Grof observa que psicóticos podem apresentar insights espirituais genuínos, ao passo que místicos podem ativar complexos regressivos. Para Grof, entender corretamente as psicoses, o misticismo e suas inter-relações mútuas exige uma cartografia da psique ainda mais expandida que a apresentada por Wilber, incluindo os domínios das experiências perinatais e o reconhecimento de que o ser humano é completo desde seu mais remoto início, desde a concepção, inclusive podendo ter memória desses eventos.

A questão de ser o cérebro mielinizado ou não (fator crucial para o estabelecimento das redes neurais que permitem o funcionamento da memória) para Grof é irrelevante por dois motivos: a) na prática, encontrou experiencialmente milhares de pessoas com livre acesso a essas memórias primitivas e b) mesmo que o organismo não tenha condições de lembrar, o Espírito lembra.

Mais ainda: a nível energético, Grof acredita que a energia flui livremente pelo sistema humano (cérebro, corpo, mente, psique, espírito); que essa energia move- se em todos os sentidos ao mesmo tempo, o que inclui tanto “evolução” quanto ‘regressão”; e que pode eclodir / aflorar em qualquer ponto do espectro a qualquer momento, sem obrigatoriedade de sentido unilateral.

O ponto critico aqui é que as experiências “regressivas” freqüentemente parecem ser uma parte integral da abertura espiritual, e não apenas as experiências pré-natais e perinatais, mas também as experiências ancestrais, raciais, cármicas, filogenéticas, e até mesmo aquelas que alcançam muito mais longe na historia do Cosmo. Parece pouco relevante se interpretarmos este fato como a consciência transpessoal reentrando nessas estruturas arcaicas, como Ken prefere descrevê-las, ou se nós o interpretamos como uma manifestação do potencial transpessoal inerente a essas estruturas. Desde que (...) toda a criação e toda a evolução na natureza e no cosmo é, em última análise, criada pela involução da Consciência Absoluta, eu não vejo nenhuma necessidade de tratar esses elementos como inerentemente diferentes do domínio espiritual. O fato de que a inteligência criativa superior guia o processo criativo e se manifesta em todos os seus níveis, certamente deixa aberta esta possibilidade. 124

Isso explicaria porque pessoas submetidas a procedimentos de expansão da consciência (como drogas psicodélicas, respiração holotrópica, meditações) acessam conteúdos corporais, emocionais, prototípicos e arquetípicos

simultaneamente numa mesma sessão. Por exemplo: o caso de Norbert 125, que,

vivenciou profunda dor no peito e ombro, combinada com uma sensação de asfixia. Essa sensação corporal trouxe a memória de uma situação de quase morte, quando, aos 7 anos de idade, um túnel de areia desabou sobre ele. Em seguida, a experiencia ampliou-se para reviver o nascimento biológico, quando seu ombro ficou preso no osso púbico da mãe, gerando asfixia e dor no ombro. Finalmente, num nível ainda mais profundo, ele era um soldado do exército de Cromwell, que teve o ombro perfurado por uma lança, caiu ao solo e foi pisoteado no peito por um cavalo.

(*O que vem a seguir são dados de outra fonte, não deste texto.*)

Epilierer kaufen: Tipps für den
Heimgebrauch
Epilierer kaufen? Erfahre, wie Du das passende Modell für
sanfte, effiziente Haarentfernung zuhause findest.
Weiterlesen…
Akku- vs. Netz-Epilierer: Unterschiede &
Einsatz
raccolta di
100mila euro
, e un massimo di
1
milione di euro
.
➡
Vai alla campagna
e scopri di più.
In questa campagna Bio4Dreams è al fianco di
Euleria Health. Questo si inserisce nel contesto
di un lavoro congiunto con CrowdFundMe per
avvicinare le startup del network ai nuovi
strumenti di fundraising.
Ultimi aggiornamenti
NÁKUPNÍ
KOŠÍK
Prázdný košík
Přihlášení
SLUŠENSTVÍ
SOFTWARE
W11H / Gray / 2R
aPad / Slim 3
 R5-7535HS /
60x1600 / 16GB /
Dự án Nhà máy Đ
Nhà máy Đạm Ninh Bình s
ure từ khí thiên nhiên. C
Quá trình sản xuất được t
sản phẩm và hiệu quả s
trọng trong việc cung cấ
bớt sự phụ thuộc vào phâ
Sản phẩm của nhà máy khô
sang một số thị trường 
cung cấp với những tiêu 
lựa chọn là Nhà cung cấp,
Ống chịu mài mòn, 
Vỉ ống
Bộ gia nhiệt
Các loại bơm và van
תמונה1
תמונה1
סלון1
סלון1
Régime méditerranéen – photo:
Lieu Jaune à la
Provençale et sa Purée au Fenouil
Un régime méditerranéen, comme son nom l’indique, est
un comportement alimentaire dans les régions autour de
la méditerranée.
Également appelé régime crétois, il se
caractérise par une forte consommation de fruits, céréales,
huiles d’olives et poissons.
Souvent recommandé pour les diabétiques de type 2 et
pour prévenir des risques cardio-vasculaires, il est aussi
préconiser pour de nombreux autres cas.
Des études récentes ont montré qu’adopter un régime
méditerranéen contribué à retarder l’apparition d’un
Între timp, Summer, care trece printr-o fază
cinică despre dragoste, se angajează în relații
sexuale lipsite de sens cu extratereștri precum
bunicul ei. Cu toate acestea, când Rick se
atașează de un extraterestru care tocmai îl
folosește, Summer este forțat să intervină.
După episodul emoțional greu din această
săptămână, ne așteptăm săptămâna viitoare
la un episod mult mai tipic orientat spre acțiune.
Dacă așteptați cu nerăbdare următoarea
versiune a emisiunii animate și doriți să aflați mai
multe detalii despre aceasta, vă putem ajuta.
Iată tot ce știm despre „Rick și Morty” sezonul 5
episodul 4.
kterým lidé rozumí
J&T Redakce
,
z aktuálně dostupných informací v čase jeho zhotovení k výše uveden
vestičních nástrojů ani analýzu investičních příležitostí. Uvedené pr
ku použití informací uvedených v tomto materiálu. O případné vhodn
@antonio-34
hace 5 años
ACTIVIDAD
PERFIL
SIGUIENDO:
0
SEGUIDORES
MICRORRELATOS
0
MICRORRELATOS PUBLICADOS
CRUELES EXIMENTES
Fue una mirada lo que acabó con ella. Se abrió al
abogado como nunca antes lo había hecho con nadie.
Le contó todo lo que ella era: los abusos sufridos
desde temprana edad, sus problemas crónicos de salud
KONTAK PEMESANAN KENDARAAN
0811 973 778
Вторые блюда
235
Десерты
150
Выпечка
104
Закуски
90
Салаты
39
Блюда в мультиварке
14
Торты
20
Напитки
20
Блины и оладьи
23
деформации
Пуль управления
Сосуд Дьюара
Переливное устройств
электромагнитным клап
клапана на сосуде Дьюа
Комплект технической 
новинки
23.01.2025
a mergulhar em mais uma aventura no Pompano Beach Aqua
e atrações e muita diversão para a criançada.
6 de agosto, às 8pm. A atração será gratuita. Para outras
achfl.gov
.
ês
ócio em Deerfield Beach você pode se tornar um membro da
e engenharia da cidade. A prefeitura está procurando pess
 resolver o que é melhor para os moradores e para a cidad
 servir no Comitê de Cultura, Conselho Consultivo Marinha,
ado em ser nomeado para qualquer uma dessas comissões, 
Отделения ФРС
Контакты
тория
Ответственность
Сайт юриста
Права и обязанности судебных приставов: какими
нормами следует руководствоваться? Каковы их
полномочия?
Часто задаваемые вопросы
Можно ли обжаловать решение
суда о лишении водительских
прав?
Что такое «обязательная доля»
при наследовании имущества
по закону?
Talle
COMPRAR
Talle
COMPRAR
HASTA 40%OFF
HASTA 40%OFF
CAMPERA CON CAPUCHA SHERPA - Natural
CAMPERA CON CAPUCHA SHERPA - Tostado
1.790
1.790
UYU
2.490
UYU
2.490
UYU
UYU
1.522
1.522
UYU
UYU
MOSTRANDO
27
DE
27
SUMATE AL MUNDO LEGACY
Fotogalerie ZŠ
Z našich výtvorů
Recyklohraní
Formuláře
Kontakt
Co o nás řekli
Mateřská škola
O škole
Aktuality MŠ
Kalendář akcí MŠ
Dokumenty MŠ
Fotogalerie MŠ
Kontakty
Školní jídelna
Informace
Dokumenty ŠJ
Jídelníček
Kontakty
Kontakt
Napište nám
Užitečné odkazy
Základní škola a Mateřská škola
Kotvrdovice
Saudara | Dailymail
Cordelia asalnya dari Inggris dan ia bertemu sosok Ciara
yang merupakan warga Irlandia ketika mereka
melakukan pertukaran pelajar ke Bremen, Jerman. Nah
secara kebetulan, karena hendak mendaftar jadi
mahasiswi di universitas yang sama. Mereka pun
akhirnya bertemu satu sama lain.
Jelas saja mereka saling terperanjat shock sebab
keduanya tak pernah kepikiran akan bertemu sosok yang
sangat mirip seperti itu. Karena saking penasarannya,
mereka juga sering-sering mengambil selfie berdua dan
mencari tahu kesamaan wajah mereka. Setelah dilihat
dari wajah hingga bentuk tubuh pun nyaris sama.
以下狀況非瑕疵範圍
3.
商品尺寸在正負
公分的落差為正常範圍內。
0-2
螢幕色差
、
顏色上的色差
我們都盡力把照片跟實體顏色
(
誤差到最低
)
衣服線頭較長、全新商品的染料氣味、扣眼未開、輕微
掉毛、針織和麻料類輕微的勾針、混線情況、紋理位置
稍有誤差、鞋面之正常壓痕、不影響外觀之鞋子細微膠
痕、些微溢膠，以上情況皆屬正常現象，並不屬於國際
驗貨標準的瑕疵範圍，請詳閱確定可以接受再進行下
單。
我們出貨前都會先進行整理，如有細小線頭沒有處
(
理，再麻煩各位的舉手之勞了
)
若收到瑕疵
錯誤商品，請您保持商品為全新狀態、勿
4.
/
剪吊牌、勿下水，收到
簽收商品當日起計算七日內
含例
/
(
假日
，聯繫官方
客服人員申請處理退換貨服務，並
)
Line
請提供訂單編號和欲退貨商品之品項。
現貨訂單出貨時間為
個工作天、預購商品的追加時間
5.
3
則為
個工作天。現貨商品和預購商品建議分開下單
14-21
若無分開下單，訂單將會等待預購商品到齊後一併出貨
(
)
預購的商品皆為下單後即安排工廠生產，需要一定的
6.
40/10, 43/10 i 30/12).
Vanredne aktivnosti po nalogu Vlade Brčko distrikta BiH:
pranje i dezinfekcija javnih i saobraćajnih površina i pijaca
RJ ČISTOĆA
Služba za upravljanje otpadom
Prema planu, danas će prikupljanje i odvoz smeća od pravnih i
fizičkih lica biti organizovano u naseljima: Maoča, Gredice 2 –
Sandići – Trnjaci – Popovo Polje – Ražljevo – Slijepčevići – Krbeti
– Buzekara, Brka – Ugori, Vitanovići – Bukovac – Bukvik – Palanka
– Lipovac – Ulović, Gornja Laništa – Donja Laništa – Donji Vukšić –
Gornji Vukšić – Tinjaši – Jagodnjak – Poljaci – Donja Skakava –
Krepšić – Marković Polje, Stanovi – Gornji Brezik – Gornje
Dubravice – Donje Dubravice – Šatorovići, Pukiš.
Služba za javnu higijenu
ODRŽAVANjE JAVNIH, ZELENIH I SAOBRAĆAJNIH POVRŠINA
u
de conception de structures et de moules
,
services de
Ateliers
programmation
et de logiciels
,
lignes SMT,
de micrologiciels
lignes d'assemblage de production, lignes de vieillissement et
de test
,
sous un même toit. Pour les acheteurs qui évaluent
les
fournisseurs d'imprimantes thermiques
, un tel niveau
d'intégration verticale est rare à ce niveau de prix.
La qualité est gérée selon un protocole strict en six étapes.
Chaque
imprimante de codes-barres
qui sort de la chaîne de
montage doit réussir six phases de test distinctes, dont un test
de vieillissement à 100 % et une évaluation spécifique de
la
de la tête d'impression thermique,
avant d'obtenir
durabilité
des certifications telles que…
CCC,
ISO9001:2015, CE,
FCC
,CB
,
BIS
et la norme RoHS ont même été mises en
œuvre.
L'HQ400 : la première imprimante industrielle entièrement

A evolução espiritual não segue uma trajetória linear direta (...) mas envolve um movimento de consciência combinado regressivo e progressivo. 126

Ao conceito wilberiano de escada da transcendência, Grof opõe que a abertura espiritual freqüentemente segue uma trajetória espiral, durante a qual a consciência pode até mesmo dobrar-se sobre si própria, tocando o passado e então novamente se desdobra num novo presente. A escada, para Wilber é um conceito crucial, pois apenas um espaço que desenvolve-se lentamente, tanto na humanidade como no ser humano, permite a emergência de um “espaço

intersubjetivo construído” 127 onde ocorram as experiências mentais. Para Grof, o

espaço inter-subjetivo é sempre existente em latência, pois é o dom da encarnação do Espírito; pode emergir a qualquer momento, eclodindo como um relâmpago, que é a manifestação do Espírito na matéria; o desenvolvimento é apenas o emergir dessas estruturas sempre existentes nos seres vivos.